Text provided:
☆ ☆ ☆ ☆ ☆ ☆ ☆

And there's where your legacy understanding fails. You're really not supposed to be doing a lot of disk IO in modern datastores in the first place. Your working set should be in RAM.
> beat benchmarks
If my vendor is investing time in beating benchmarks instead of solving real problems, I'm finding a new vendor.
I am not at all addressing MongoDB here to be clear -- just your comment regarding worthwhile "problems" to "solve".
It is not too difficult to foresee a future where energy costs will trump all other considerations, including development time, sys ops, etc. Specially for <X>aaS efforts, energy efficiency can clearly end up being a competitive edge.
without explicitly defending this decision*, i'd like to point out that mongodb was never intended to be deployed as a single node living on a single machine.
it was designed with concurrency in mind, the concurrency you're looking for comes in the form of sharding and replica sets though.
Perhaps you should read the whole article, then? As it happens, the article itself was exactly about how they actually made MongoDB work well even with the dreary global lock because global locking for in-memory data is nearly nothing. They had no reason to get rid of the global lock, it works well enough. The author said he suspects that obtaining the lock actually takes more time than generally doing the actual database update; I don't know but it sounds about right.
Why is it all the "experienced" database people I encounter remind me of flat earthers? Are you really so hung up on yourselves that you'll watch the entire industry pass you by rather than admit the traditional models might not always be the best models for every situation?
If you would kindly refrain from personal attacks, we might have a productive conversation, and hacker news might continue to be a place to have such conversations.
If there were an argument to attack, I'd gladly attack it. You didn't offer one, just snide remarks and an appeal to authority. Kindly refrain from content-free posts.
> If you are able to do this, it turns out that the global write lock really doesn't affect you. Blocking reads for a few nanoseconds while a write completes turns out to be a non-issue. (I have not measured this, but I suspect that the acquisition of the global write lock takes significantly longer than the actual write.)
Actually, it does affect you. I have worked with mongodb in production in a high-write scenario with about 1000 clients and it slowed to a crawl. All data was in memory. The server was not breaking much of a sweat. mongostat showed upwards of 60 queued reads/writes at any given time.
The only solution was to shard, but I feel like an enormous server like the one we were using should be able to handle 1000 writing clients.
Keep in mind this was version 1.8. I no longer work at the company where this happened and cannot testify to the performance of 2.0, but 1.8 has abysmal write performance.
Some of them were, but others were just updating a boolean or an integer value. For the most part we tried to pad our records, but I'm sure there was some moving along the way.
I guess it depends on what % of your writes were simply updating a boolean or integer value. My benchmark shows that simple updates like that don't affect query performance much. Writes that take longer probably have different performance characteristics, YMMV, etc.
Why is everyone paying so much attention to MongoDB? It has been criticized a lot for its design and implementation problems, but still for some reason it's so popular.

☆ ☆ ☆ ☆ ☆ ☆ ☆

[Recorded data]
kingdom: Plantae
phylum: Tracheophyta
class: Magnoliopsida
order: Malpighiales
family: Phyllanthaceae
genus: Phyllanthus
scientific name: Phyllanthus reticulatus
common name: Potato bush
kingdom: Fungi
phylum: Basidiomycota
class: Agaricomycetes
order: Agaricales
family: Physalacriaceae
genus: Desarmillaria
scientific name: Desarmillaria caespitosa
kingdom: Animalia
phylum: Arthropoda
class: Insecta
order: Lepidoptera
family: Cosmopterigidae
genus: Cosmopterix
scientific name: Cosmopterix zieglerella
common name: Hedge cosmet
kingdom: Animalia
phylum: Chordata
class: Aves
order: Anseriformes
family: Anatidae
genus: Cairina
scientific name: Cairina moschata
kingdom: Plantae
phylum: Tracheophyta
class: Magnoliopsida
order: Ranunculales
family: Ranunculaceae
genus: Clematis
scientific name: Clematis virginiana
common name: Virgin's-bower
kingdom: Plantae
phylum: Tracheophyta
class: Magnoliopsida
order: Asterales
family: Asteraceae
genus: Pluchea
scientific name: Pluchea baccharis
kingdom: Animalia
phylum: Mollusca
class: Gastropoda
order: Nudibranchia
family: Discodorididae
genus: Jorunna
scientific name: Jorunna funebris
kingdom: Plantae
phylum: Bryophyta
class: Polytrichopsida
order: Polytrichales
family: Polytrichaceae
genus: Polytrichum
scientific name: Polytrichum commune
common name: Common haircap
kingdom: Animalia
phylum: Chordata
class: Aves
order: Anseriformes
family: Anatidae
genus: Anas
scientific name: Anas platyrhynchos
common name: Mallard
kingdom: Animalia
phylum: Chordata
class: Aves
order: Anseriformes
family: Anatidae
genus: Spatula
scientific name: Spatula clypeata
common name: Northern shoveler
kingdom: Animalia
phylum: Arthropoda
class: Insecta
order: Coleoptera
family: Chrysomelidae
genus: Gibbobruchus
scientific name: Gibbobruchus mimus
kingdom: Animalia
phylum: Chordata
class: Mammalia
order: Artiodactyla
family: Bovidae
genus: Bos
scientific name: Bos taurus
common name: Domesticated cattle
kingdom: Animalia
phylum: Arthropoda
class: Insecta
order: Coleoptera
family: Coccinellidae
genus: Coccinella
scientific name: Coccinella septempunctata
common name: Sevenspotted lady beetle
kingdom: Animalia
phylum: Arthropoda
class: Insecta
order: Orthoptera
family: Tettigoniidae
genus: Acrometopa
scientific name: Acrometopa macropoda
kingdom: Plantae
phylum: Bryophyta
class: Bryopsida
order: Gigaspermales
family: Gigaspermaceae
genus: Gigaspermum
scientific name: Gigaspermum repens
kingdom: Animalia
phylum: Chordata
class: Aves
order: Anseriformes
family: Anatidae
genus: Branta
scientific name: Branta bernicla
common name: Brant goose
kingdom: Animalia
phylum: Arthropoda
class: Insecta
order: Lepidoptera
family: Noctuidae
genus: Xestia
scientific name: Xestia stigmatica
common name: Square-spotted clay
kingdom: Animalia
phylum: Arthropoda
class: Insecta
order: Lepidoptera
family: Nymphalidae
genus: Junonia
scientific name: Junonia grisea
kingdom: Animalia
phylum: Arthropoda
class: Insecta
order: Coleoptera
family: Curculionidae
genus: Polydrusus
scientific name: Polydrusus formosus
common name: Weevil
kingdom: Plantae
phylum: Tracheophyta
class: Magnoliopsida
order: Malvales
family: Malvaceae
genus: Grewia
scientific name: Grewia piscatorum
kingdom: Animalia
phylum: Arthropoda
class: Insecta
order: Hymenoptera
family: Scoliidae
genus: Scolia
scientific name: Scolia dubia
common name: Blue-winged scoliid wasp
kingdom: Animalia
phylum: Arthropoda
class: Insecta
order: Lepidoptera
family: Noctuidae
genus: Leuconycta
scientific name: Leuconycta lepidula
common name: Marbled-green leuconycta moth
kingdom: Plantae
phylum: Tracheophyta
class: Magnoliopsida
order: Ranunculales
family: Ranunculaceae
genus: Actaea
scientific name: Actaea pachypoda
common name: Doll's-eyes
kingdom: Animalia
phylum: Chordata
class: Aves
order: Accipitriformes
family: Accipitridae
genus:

☆ ☆ ☆ ☆ ☆ ☆ ☆

Directives:
- A) In the MongoDB discussion, which version was the commenter running when write performance slowed to a crawl with about 1000 clients?
- B) Continue the MongoDB discussion from the point where it stops.

Expected responses:
- A) Version 1.8.

- B)
To name a few,
* word-unaligned memory structures, which leads to incompatibility with virtually any non-x86 CPU architecture
* explicitly little-endian processing in the server, so there is no way to run the original code on any big-endian CPU architecture.
There has been a patchset which was tested on a SPARC CPU, but last time I asked the author, the 10gen team completely ignored this effort.
apart from that, there have been reports of data loss without any failure note
> It has been criticized a lot [...] but still for some reason it's so popular
Since you provide no data or sources for "criticized a lot" it's no surprise that you don't provide the same for "so popular". I assume you mean "I've seen some headlines on Hacker News about it".
> incompatibility with virtually any non-x86 CPU architecture [...] no way to run the original code on any big-endian CPU architecture
Huh. Maybe that's only a problem for people on non-x86 CPUs then?
Look I'm really not a fan of Mongo but "It has been criticized a lot [...] but still for some reason it's so popular" describes every technology ever. Get over it.
1. Look at their BSON format specification: http://bsonspec.org/#/specification
They name it a new "standard", and at the same time they have things like "\x11" -> Timestamp, a special internal MongoDB data for replication. It's like the IP protocol specification would have vendor-specific parts.
2. The BSON format is not word-aligned, which makes it quite inefficient to process in memory. Besides, the current Mongo server accesses it with word-unaligned pointers, which is only possible on x86 architecture.
to me, it just tells that the database engine design was given to the wrong people.
> Maybe that's only a problem for people on non-x86 CPUs then?
actually it's a problem for application developers. I cannot rely on a backend system with limitations like these. So I'll have to go back to the RDBMS backend or look for other nosql alternatives, but definitely mongoDB is off my list
The world runs on x86. You might have some legacy systems running SPARC or POWER, but those systems are unlikely to reside in MongoDB's target market anyway.
Arguing everyone else should ditch code that happens to not work on your pet architecture is a pretty self-centered worldview.
actually the number of ARM processors is growing, and not only in the mobile sector. There have been some efforts to bring ARM architecture into the server market. Also China is building its own MIPS-based supercomputer. Also the SPARC architecture is actually developing, although it's a pity to see it swallowed by Oracle. IBM is still shipping PowerPC servers.
besides, there are huge SPARC-only datacenters still running.
> There have been some efforts to bring ARM architecture into the server market.
None of which have really gone anywhere.
> China is building its own MIPS-based supercomputer.
You think a lot of supercomputers are going to be running Web-targeted NoSQL datastores?
> Also the SPARC architecture is actually developing
So its partisans have insisted for the past decade. The real world doesn't much care. Sun/Oracle was less than 2% total market share for servers in 2010, by the way -- and that includes their x86 sales.
> IBM is still shipping PowerPC servers.
How many? To whom? They had 13% market share in 2010, and they sell a lot more x86 servers than POWER.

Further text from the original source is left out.